Supplied data:
- Opening Delimiter -

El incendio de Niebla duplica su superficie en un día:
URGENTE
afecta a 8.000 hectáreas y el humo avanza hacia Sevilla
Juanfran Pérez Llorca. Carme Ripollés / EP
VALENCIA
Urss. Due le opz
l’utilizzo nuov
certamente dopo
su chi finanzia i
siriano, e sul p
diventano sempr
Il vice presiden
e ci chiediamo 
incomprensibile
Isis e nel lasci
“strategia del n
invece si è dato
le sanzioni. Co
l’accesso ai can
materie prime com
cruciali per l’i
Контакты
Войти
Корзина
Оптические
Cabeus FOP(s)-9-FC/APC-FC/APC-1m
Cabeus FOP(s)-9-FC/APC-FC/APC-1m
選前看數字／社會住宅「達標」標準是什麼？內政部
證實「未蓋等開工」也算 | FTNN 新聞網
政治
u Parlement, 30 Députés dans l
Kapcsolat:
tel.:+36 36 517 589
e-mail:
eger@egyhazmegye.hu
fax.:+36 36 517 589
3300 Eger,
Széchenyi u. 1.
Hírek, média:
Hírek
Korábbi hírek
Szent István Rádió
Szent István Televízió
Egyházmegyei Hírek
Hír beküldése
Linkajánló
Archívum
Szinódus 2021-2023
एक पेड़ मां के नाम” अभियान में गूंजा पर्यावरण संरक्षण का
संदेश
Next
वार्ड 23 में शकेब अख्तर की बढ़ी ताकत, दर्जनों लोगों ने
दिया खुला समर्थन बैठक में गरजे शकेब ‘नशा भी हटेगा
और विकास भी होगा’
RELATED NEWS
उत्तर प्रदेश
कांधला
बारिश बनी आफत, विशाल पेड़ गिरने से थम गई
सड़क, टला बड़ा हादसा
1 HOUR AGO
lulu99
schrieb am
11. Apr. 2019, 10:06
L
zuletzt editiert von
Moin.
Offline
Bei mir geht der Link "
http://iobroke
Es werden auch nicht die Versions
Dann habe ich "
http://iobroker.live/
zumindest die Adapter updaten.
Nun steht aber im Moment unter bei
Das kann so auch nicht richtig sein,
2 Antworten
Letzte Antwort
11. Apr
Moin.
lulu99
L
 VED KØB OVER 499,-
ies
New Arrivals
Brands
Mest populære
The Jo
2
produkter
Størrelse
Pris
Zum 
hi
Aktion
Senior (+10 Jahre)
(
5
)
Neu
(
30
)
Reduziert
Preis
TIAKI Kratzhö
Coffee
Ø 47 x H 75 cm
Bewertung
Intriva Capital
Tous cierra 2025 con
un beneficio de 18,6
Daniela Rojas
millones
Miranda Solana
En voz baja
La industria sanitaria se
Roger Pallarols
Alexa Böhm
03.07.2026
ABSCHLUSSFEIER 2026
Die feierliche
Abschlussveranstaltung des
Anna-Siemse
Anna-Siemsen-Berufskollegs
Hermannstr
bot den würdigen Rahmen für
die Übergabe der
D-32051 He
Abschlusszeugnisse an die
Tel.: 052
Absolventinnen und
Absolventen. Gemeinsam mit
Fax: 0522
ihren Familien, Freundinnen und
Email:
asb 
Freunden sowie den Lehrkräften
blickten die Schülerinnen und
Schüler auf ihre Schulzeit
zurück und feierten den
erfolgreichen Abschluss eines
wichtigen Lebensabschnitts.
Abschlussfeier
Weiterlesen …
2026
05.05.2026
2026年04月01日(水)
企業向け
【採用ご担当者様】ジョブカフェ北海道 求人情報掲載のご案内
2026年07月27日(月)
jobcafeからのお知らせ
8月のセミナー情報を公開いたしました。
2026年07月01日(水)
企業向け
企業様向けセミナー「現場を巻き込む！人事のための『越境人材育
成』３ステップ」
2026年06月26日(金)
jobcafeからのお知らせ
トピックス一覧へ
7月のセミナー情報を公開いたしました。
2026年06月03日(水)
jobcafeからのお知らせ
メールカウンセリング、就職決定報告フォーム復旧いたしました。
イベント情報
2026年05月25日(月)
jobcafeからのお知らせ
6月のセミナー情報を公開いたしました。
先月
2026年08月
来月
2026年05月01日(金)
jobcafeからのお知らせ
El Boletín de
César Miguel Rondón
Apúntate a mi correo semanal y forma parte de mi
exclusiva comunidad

- Closing Delimiter -

Required work: Repeat every entry exactly, leaving nothing out.

Task output:
El incendio de Niebla duplica su superficie en un día:
URGENTE
afecta a 8.000 hectáreas y el humo avanza hacia Sevilla
Juanfran Pérez Llorca. Carme Ripollés / EP
VALENCIA
Urss. Due le opz
l’utilizzo nuov
certamente dopo
su chi finanzia i
siriano, e sul p
diventano sempr
Il vice presiden
e ci chiediamo 
incomprensibile
Isis e nel lasci
“strategia del n
invece si è dato
le sanzioni. Co
l’accesso ai can
materie prime com
cruciali per l’i
Контакты
Войти
Корзина
Оптические
Cabeus FOP(s)-9-FC/APC-FC/APC-1m
Cabeus FOP(s)-9-FC/APC-FC/APC-1m
選前看數字／社會住宅「達標」標準是什麼？內政部
證實「未蓋等開工」也算 | FTNN 新聞網
政治
u Parlement, 30 Députés dans l
Kapcsolat:
tel.:+36 36 517 589
e-mail:
eger@egyhazmegye.hu
fax.:+36 36 517 589
3300 Eger,
Széchenyi u. 1.
Hírek, média:
Hírek
Korábbi hírek
Szent István Rádió
Szent István Televízió
Egyházmegyei Hírek
Hír beküldése
Linkajánló
Archívum
Szinódus 2021-2023
एक पेड़ मां के नाम” अभियान में गूंजा पर्यावरण संरक्षण का
संदेश
Next
वार्ड 23 में शकेब अख्तर की बढ़ी ताकत, दर्जनों लोगों ने
दिया खुला समर्थन बैठक में गरजे शकेब ‘नशा भी हटेगा
और विकास भी होगा’
RELATED NEWS
उत्तर प्रदेश
कांधला
बारिश बनी आफत, विशाल पेड़ गिरने से थम गई
सड़क, टला बड़ा हादसा
1 HOUR AGO
lulu99
schrieb am
11. Apr. 2019, 10:06
L
zuletzt editiert von
Moin.
Offline
Bei mir geht der Link "
http://iobroke
Es werden auch nicht die Versions
Dann habe ich "
http://iobroker.live/
zumindest die Adapter updaten.
Nun steht aber im Moment unter bei
Das kann so auch nicht richtig sein,
2 Antworten
Letzte Antwort
11. Apr
Moin.
lulu99
L
 VED KØB OVER 499,-
ies
New Arrivals
Brands
Mest populære
The Jo
2
produkter
Størrelse
Pris
Zum 
hi
Aktion
Senior (+10 Jahre)
(
5
)
Neu
(
30
)
Reduziert
Preis
TIAKI Kratzhö
Coffee
Ø 47 x H 75 cm
Bewertung
Intriva Capital
Tous cierra 2025 con
un beneficio de 18,6
Daniela Rojas
millones
Miranda Solana
En voz baja
La industria sanitaria se
Roger Pallarols
Alexa Böhm
03.07.2026
ABSCHLUSSFEIER 2026
Die feierliche
Abschlussveranstaltung des
Anna-Siemse
Anna-Siemsen-Berufskollegs
Hermannstr
bot den würdigen Rahmen für
die Übergabe der
D-32051 He
Abschlusszeugnisse an die
Tel.: 052
Absolventinnen und
Absolventen. Gemeinsam mit
Fax: 0522
ihren Familien, Freundinnen und
Email:
asb 
Freunden sowie den Lehrkräften
blickten die Schülerinnen und
Schüler auf ihre Schulzeit
zurück und feierten den
erfolgreichen Abschluss eines
wichtigen Lebensabschnitts.
Abschlussfeier
Weiterlesen …
2026
05.05.2026
2026年04月01日(水)
企業向け
【採用ご担当者様】ジョブカフェ北海道 求人情報掲載のご案内
2026年07月27日(月)
jobcafeからのお知らせ
8月のセミナー情報を公開いたしました。
2026年07月01日(水)
企業向け
企業様向けセミナー「現場を巻き込む！人事のための『越境人材育
成』３ステップ」
2026年06月26日(金)
jobcafeからのお知らせ
トピックス一覧へ
7月のセミナー情報を公開いたしました。
2026年06月03日(水)
jobcafeからのお知らせ
メールカウンセリング、就職決定報告フォーム復旧いたしました。
イベント情報
2026年05月25日(月)
jobcafeからのお知らせ
6月のセミナー情報を公開いたしました。
先月
2026年08月
来月
2026年05月01日(金)
jobcafeからのお知らせ
El Boletín de
César Miguel Rondón
Apúntate a mi correo semanal y forma parte de mi
exclusiva comunidad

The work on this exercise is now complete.